EXERCISE: Filter these entries down to lines holding "Defenders".

***** DATA

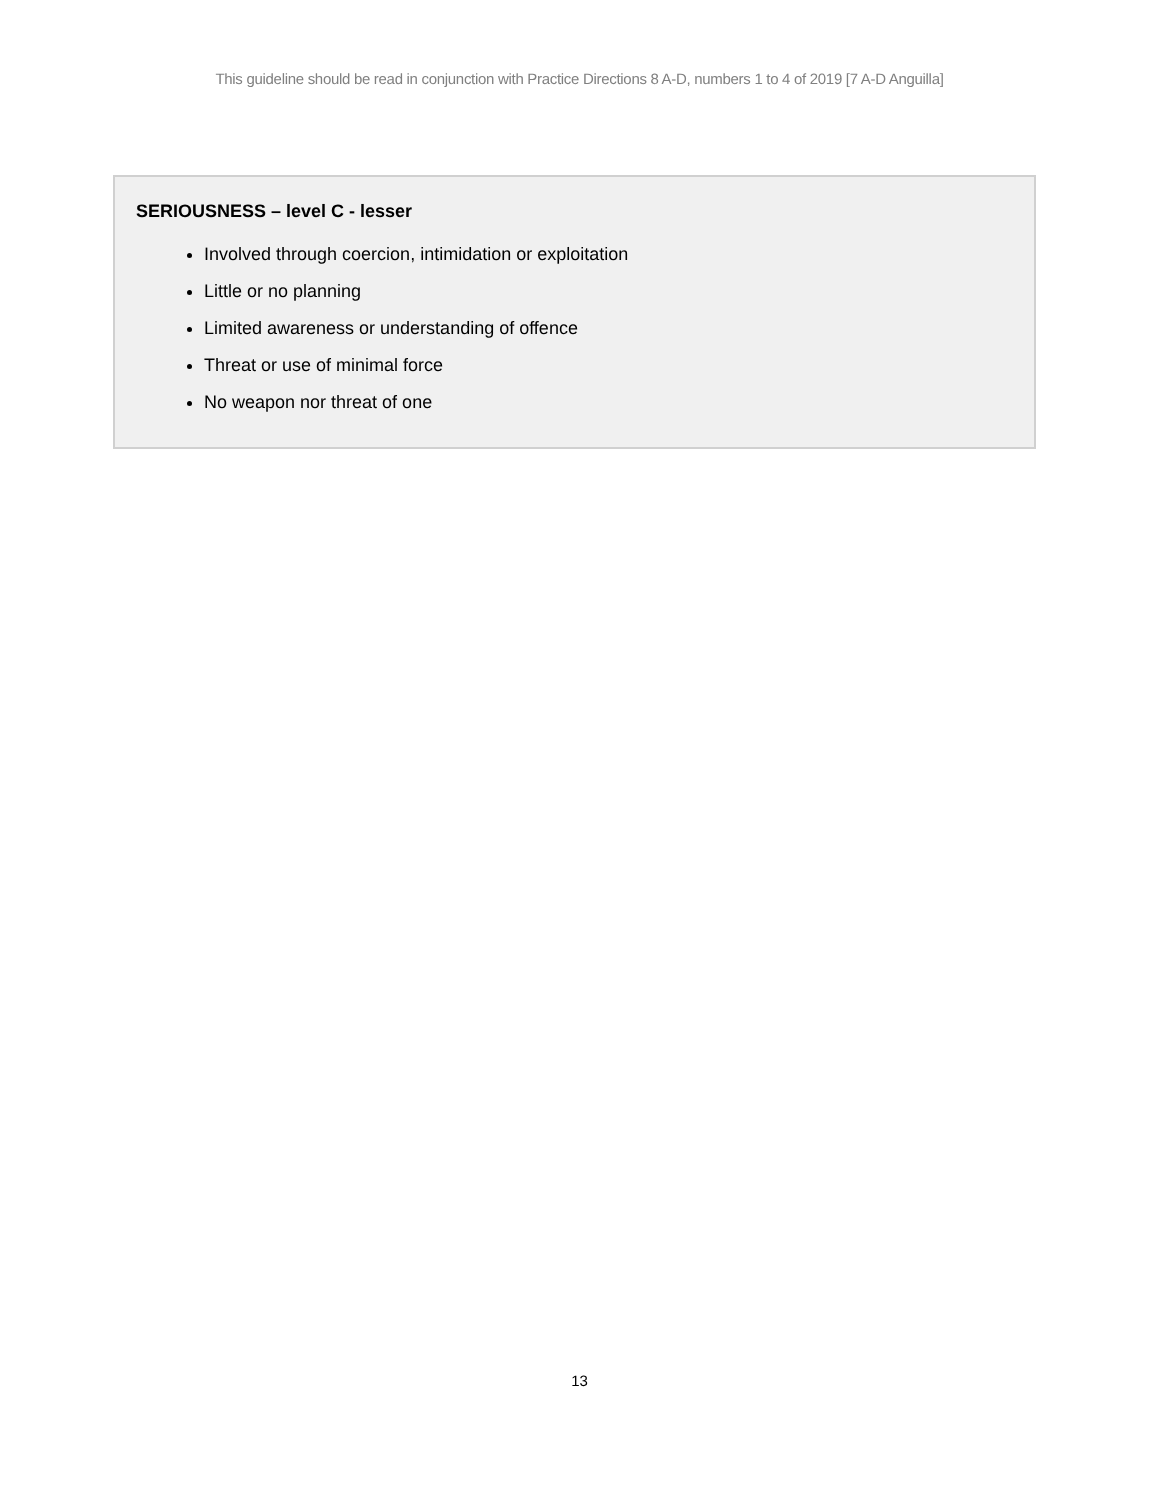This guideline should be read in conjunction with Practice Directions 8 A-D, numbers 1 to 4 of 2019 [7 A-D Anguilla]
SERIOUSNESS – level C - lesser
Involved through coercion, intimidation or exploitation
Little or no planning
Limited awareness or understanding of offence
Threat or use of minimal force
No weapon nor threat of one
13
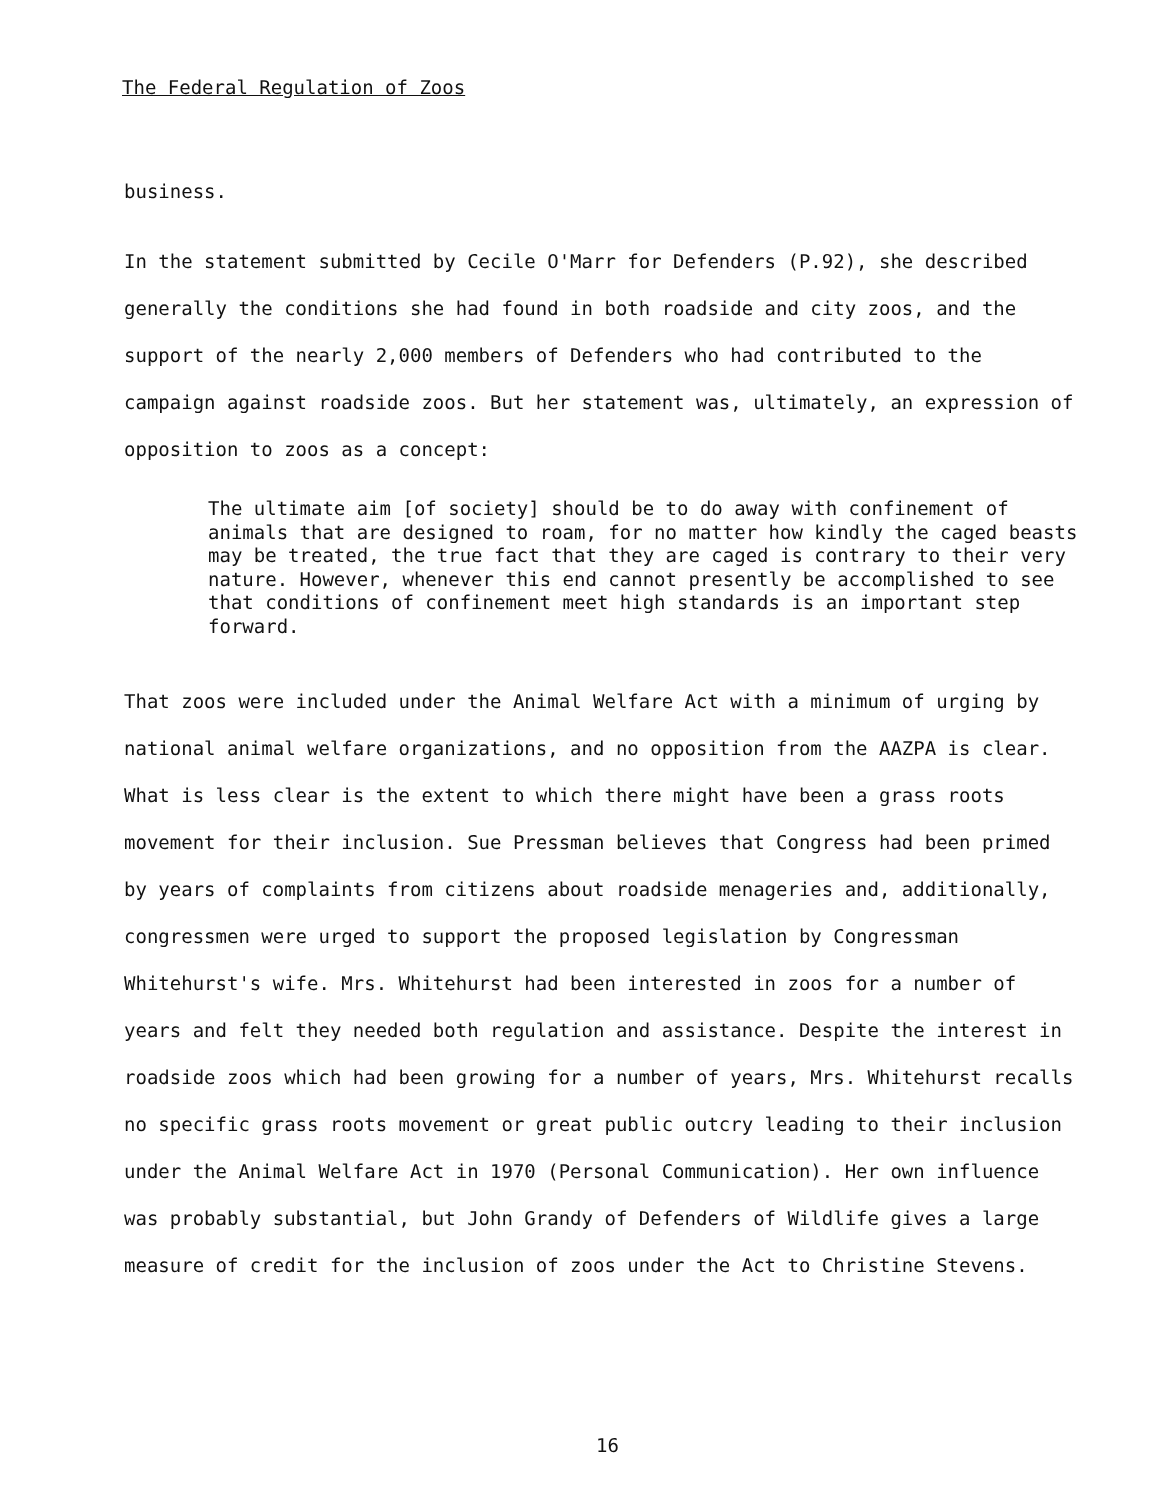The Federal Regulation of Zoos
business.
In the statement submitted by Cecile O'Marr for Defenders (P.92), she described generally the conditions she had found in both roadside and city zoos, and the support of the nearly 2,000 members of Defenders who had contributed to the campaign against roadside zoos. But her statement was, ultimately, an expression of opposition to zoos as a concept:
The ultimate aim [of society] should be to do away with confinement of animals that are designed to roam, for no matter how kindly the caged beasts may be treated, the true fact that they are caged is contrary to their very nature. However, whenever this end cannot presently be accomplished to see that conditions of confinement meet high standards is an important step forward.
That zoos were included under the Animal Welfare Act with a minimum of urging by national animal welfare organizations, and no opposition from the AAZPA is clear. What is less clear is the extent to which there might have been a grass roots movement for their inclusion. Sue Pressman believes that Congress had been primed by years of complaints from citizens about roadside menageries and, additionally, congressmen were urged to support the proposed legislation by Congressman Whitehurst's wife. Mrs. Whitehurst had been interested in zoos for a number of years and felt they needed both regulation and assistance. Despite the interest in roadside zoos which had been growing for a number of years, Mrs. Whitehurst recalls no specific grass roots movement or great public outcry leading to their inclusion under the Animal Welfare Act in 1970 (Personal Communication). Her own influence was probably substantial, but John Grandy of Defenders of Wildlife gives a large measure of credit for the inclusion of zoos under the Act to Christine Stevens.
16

**********

ANSWER BOX:
In the statement submitted by Cecile O'Marr for Defenders (P.92), she described generally the conditions she had found in both roadside and city zoos, and the support of the nearly 2,000 members of Defenders who had contributed to the campaign against roadside zoos. But her statement was, ultimately, an expression of opposition to zoos as a concept:
That zoos were included under the Animal Welfare Act with a minimum of urging by national animal welfare organizations, and no opposition from the AAZPA is clear. What is less clear is the extent to which there might have been a grass roots movement for their inclusion. Sue Pressman believes that Congress had been primed by years of complaints from citizens about roadside menageries and, additionally, congressmen were urged to support the proposed legislation by Congressman Whitehurst's wife. Mrs. Whitehurst had been interested in zoos for a number of years and felt they needed both regulation and assistance. Despite the interest in roadside zoos which had been growing for a number of years, Mrs. Whitehurst recalls no specific grass roots movement or great public outcry leading to their inclusion under the Animal Welfare Act in 1970 (Personal Communication). Her own influence was probably substantial, but John Grandy of Defenders of Wildlife gives a large measure of credit for the inclusion of zoos under the Act to Christine Stevens.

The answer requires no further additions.